The VHL gene spans 10 kb and is composed of three exons.

The VHL gene encodes a 4.7 kb mRNA which is widely expressed in both foetal and adult tissues. An alternatively spliced VHL transcript has been detected reflecting the absence of exon 2 (isoform II) but no endogenous associated protein has been reported.

The full-length VHL protein, pVHL, contains 213 amino-acids (28-30 kDa) ("pVHL30") A second major VHL-gene product arises by internal translation initiation from the codon 54 methionine, producing a 160 amino-acid protein (18-19 kDa) ("pVHL19").

pVHL is widely expressed in both foetal and adult human tissues.

The pVHL is largely a cytoplasmic protein but appears to shuttle between the cytoplasm and nucleus.

pVHL interacts with three other proteins, elongin C and B and Cullin 2 (CUL2), in a complex referred to as VCB-CUL2. pVHL has two main structural domains: an N-terminal domain composed mainly of b-sheets (the b domain) and a smaller C-terminal domain between aminoacids 155-192 composed mainly of a helices (a-domain). The a domain consists of three a helices that combines with a fourth a helice donated by elongin C. The b-domain is on the opposite side of the a domain and is free to contact other protein.

########

Explore the material:
1. Answer these questions from the passage on the VHL gene:
(a) How many exons make up the VHL gene?
(b) At which codon does the internal translation initiation that yields pVHL19 begin?
(c) Which three proteins does pVHL join in the VCB-CUL2 complex?
2. Rewrite the passage on the VHL gene from "pVHL interacts with" to "contact other protein.", swapping "complex" for "assembly".
3. Write the next part of the passage on the VHL gene, picking up after its final sentence.

########

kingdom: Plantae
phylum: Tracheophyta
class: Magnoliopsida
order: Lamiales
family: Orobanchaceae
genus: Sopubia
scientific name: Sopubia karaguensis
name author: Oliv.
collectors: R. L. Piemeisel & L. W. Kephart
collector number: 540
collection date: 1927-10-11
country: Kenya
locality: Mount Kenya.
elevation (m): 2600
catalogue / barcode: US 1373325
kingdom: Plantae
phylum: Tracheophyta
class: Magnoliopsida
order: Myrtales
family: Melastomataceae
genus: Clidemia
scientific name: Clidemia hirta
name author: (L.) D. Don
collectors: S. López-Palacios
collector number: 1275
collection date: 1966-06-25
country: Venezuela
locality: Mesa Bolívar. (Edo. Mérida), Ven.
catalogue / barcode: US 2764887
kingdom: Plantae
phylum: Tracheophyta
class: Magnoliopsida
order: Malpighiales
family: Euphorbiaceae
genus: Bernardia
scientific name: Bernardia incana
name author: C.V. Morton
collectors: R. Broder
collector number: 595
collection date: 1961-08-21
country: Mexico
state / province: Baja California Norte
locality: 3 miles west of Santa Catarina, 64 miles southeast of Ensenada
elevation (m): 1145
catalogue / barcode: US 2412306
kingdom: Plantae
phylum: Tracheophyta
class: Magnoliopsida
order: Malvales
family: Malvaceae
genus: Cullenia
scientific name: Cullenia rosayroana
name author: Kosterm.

########

Numbered responses:
1.
(a) Three.
(b) The codon 54 methionine.
(c) Elongin C, elongin B, and Cullin 2 (CUL2).

2.
pVHL interacts with three other proteins, elongin C and B and Cullin 2 (CUL2), in a assembly referred to as VCB-CUL2. pVHL has two main structural domains: an N-terminal domain composed mainly of b-sheets (the b domain) and a smaller C-terminal domain between aminoacids 155-192 composed mainly of a helices (a-domain). The a domain consists of three a helices that combines with a fourth a helice donated by elongin C. The b-domain is on the opposite side of the a domain and is free to contact other protein.

3.
VHL and angiogenesis
A main function of the pVHL is to negatively regulate hypoxia-inducible mRNAs such as the mRNA encoding VEGF, EPO, PDGF and the glucose-transporter GLUT-1. pVHL plays a critical role in targeting the hypoxia-inducible transcription factor HIF-1a for degradation by the proteasome. HIF-1a contribute to form the HIF-1 transcriptional complex responsible for activation of genes involved in metabolism, angiogenesis and apoptosis. The VCB-CUL2 complex has been demonstrated as a ubiquitin-ligase system presenting many similarities with the SCF system ("Skp1-CUL1-Fbox protein"). HIF is normally degraded under normoxic conditions and binding to VHL is dependent on hydroxylation of Pro 564 in HIF-1a (Figure 1). When the VHL gene is mutated, absence of HIF degradation is responsible for abnormal accumulation of VEGF and other hypoxia-inducible mRNA explaining the angiogenic phenotype of VHL tumours.
pVHL may also downregulate VEGF production by direct binding and inhibiting to the transcriptional activator SP1.
In homozygous VHL knock-out mice, embryos will die early because of a major disorder of placental vasculogenesis .

Other functions
pVHL plays a role in
1- ability of cells to exit the cell cycle and enter the quiescent state.
2- assembly of extracellular fibronectin matrix.
3- degradation of TGFa LYT10, TGFb, and carbonic anhydrases CA9 and CA12.
4- regulation of the urokinase-type plasminogen activator system.
5- inhibition of the hepatocyte growth factor-induced invasion in renal cell carcinoma.
6- a direct interaction with atypical protein kinase C (PKC) z and l has also recently been demonstrated.
Thus, VHL appears as a multifunctional gene and may play a gatekeeper role specially in kidney.

The primary sequence structure of pVHL shows minimal homology to any know protein but evolutionary conservation of the pVHL is very strong except for the first 53 amino acids.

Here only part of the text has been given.